- TASK PROMPT -
This exercise asks for every line of the material that contains the word "CSPM".

- WORKING DATA -
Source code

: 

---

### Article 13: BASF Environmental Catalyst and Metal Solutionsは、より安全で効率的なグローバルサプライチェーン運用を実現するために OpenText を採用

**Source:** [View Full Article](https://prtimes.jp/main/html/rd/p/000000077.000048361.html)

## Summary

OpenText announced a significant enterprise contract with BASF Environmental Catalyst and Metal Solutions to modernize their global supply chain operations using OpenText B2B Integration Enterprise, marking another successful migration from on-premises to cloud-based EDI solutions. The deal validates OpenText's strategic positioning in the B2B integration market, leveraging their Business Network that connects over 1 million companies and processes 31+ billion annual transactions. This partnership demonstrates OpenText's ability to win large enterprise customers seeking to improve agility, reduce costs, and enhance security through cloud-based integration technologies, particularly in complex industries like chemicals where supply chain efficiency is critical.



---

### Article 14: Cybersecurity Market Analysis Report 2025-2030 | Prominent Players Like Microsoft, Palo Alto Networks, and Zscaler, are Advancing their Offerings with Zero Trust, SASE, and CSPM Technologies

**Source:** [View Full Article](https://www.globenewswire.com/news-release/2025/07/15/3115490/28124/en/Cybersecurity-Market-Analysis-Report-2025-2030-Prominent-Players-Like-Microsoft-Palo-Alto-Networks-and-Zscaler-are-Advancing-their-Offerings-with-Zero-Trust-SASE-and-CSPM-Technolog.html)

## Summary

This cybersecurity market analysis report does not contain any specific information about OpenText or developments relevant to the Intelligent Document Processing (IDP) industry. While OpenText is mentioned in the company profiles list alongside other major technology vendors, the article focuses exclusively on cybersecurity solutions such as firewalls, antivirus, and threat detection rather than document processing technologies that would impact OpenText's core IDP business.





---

==

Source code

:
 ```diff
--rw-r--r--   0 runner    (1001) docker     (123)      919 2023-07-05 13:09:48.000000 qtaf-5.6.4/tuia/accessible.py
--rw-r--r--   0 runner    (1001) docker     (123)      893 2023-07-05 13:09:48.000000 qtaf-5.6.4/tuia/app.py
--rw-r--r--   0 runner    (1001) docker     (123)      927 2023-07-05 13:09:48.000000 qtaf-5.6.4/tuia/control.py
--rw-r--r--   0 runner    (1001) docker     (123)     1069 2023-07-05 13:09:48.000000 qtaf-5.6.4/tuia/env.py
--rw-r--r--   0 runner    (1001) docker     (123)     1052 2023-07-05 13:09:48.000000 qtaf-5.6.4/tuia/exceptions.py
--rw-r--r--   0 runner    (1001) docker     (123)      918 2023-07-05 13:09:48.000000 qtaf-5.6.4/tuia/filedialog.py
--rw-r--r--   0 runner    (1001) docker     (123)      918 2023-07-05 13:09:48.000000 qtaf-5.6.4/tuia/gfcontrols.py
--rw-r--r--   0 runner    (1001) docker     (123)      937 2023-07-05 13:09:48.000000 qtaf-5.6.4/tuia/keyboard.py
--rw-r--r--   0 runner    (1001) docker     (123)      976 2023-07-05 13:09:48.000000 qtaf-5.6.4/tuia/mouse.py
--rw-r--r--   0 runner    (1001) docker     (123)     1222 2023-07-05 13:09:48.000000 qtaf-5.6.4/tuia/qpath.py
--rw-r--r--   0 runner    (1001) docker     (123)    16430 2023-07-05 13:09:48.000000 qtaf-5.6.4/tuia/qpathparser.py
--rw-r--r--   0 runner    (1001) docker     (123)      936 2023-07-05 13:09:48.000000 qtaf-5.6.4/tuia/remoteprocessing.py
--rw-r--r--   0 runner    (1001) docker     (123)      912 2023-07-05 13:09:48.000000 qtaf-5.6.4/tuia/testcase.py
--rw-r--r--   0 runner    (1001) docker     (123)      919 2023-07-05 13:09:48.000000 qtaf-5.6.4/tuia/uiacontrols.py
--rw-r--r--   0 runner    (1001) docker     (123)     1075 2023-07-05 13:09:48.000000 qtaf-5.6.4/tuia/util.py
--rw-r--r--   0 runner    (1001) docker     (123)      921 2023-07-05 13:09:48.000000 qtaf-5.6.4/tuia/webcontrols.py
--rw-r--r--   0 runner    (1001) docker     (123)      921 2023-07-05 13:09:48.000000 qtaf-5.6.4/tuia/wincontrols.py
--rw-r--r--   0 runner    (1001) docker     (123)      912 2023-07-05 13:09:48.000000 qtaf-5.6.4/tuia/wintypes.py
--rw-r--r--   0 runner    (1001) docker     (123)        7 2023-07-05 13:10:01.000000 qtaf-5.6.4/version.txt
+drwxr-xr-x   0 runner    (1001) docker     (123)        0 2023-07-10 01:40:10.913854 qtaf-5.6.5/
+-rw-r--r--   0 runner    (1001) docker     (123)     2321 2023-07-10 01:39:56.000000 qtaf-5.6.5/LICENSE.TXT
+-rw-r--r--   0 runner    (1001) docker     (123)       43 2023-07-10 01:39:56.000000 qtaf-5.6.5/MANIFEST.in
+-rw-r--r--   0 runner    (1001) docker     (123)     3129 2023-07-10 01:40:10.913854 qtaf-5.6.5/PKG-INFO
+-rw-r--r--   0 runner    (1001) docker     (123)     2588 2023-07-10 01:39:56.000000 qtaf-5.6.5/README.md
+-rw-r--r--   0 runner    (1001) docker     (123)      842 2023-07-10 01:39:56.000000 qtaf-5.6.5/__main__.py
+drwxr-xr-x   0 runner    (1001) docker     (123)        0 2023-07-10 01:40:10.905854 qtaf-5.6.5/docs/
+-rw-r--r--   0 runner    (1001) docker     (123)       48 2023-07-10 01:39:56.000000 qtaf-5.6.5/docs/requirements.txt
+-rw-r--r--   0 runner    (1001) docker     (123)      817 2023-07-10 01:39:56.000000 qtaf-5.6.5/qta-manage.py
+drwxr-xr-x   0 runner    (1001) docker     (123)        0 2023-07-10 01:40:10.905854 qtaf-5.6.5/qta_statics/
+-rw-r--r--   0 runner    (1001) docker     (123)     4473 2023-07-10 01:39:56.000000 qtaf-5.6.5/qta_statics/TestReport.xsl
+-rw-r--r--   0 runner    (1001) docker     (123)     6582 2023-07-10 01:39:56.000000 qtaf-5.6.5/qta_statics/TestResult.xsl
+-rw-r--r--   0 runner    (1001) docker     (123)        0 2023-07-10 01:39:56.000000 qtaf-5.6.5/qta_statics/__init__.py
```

- RESULT OF THE TASK -
### Article 14: Cybersecurity Market Analysis Report 2025-2030 | Prominent Players Like Microsoft, Palo Alto Networks, and Zscaler, are Advancing their Offerings with Zero Trust, SASE, and CSPM Technologies
**Source:** [View Full Article](https://www.globenewswire.com/news-release/2025/07/15/3115490/28124/en/Cybersecurity-Market-Analysis-Report-2025-2030-Prominent-Players-Like-Microsoft-Palo-Alto-Networks-and-Zscaler-are-Advancing-their-Offerings-with-Zero-Trust-SASE-and-CSPM-Technolog.html)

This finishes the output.